Wenger set to back kids for fresh title challenge
PUBLISHED: 17:54 18 May 2007 | UPDATED: 14:32 07 September 2010
It looks increasingly likely, that after a season made up largely of disappointment and missed opportunities, Arsene Wenger will refrain from spending big in the summer, instead opting to promote more promising talent from within the club
By Jem Maidment
It looks increasingly likely, that after a season made up largely of disappointment and missed opportunities, Arsene Wenger will refrain from spending big in the summer, instead opting to promote more promising talent from within the club's ranks.
The Arsenal manager has hinted strongly that despite an estimated £25m war-chest to rebuild his side, he feels the tools and talent for a genuine title tilt next season are already plying their trade on the Shenley training pitches.

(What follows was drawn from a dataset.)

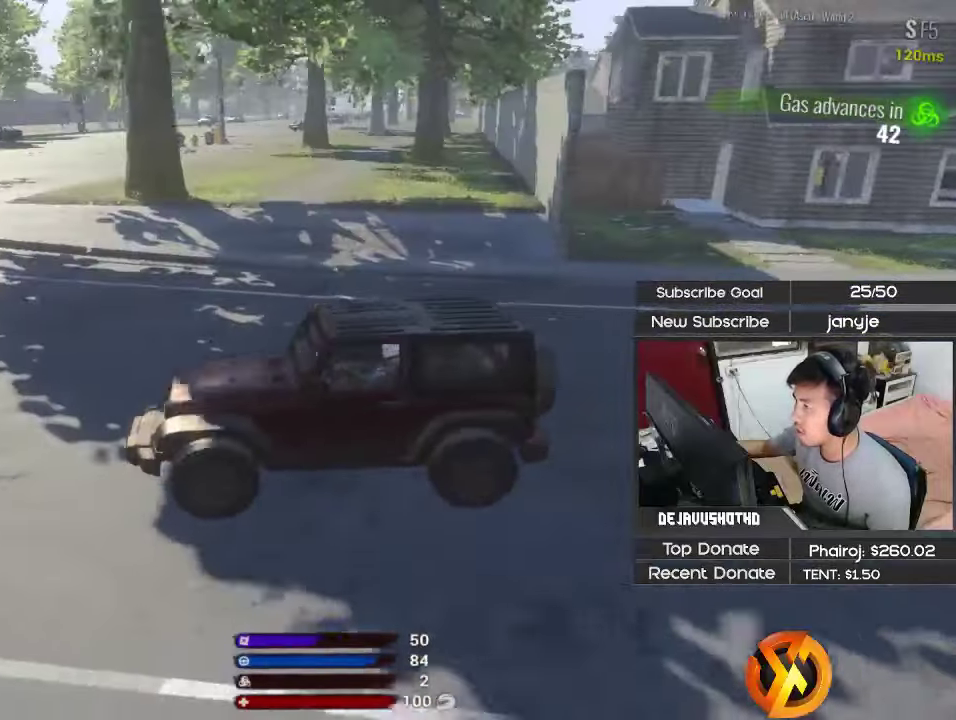
{"keys": ["a"], "events": [[383, "a", "down"]]}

"The problem is that because we have had a disappointing season, everybody wants you to buy," said Wenger as the Gunners ended the season with a drab 0-0 draw at Portsmouth on Sunday.
"I have to really think if that is needed or not because there is an element in our team that they will progress because they are young. Also, what do I need to add, if I do need to add something?
"I will do what I feel is right for the team and for the club but the situation is not always to buy.
"Manchester United let Ruud van Nistelrooy go, they bought only Michael Carrick and now they have won the Premiership.
"We will be ready to go [for the title] next season if we have the right mixture.
"We need to find a better balance in our team in some positions, then we will be ready."
The boss has repeatedly denied Michael Owen - a player who would top many fans' wish-lists as they have watched chance after chance squandered at The Emirates this season - is a summer target, despite reputedly being available for a knockdown £9m.
It is a rumour that won't go away, but Wenger says he is already oversubscribed with striking talent, although the time has surely come to dispose of the perennially underachieving Jeremie Aliadiere.
The Frenchman is the second longest serving player at the club but has been loaned out several times during his time in north London.
Wenger was willing to release him permanently to Wolves in the January window, but the Black Country side could not raise the funds to secure the deal.
Julio Baptista's future is also in doubt. The Brazilian - a figure of derision among many Arsenal supporters, mirroring the fans back in his native Sao Paulo - has failed to impress despite occasional glimpses of magic, notably a four-goal haul in a stunning 6-3 Carling Cup win at Liverpool in January.
Real Madrid will make a decision on him and on-loan Jose Antonio Reyes' future once the Primera Liga season is finished. They currently lead Barca at the top of the table and have told Wenger they do not want any distractions.
Wenger, though, says there is little chance of Reyes returning to England. Nicklas Bendtner, who has returned to Arsenal after an exceptional season on-loan at Birmingham City in the Championship, is being tipped within the club to earn a squad number and crack at first team action next season.
And Academy coach Steve Bould's under-18s - who reached the FA Youth Cup semi-final - are also burgeoning with talented youngsters who have caught Wenger's eye.
Bould is known to be particularly impressed with the England under-16 skipper Henri Lansbury. The Enfield-born midfielder is one of the brightest talents in youth football, along with fellow midfielder Mark Randall - handed the No 43 shirt by Wenger last summer.
Defenders Gavin Hoyte - brother of Justin - and Edmonton-born Paul Rodgers, who was excellent in that youth cup run, particularly in both legs of the semi-final against United's highly-rated striker Fabien Brandy, have also impressed.
And Spaniard Fran Merida, who signed a long-term professional contract in March, is also a player who has made a big impression on the coaching staff.
In addition, the youthful side fielded in the Carling Cup run this season impressed the country with a string of stunning performances.
As well as that win at Anfield, a 3-1 demolition of a full-strength Spurs side in the semi-final second-leg at The Emirates ranks as one of the highlights of the season.
Left-back Armand Traore, still only 17, Brazilian Denilson and Theo Walcott, recovering from injury, will all push for regular first team places next term.
But there is still a sense that some youngsters have been allowed to leave too early in the past.
Steve Sidwell's impending move to Chelsea from Reading and Jermaine Pennant's forthcoming Champions League final appearance with Liverpool underlines the talent that has left, although the latter's frequent off-field problems - despite being an exemplary trainer - forced Wenger's hand.
David Bentley's form at Blackburn Rovers, while Fredrik Ljungberg has had his most wretched season in red-and-white after eight years with the club, will also have been spotted by Wenger.
How Bentley's goals, guile and guts - this week he asked not to be considered for future England under-21 matches as he feels he should be promoted to the seniors - could also have made a significant difference in tight affairs at The Emirates this season.
Wenger's faith in the club's youth policy is admirable, bordering on extraordinary. Next season, his last for the club as things stand unless he signs the new contract sitting on his desk, could be pivotal for both manager and club.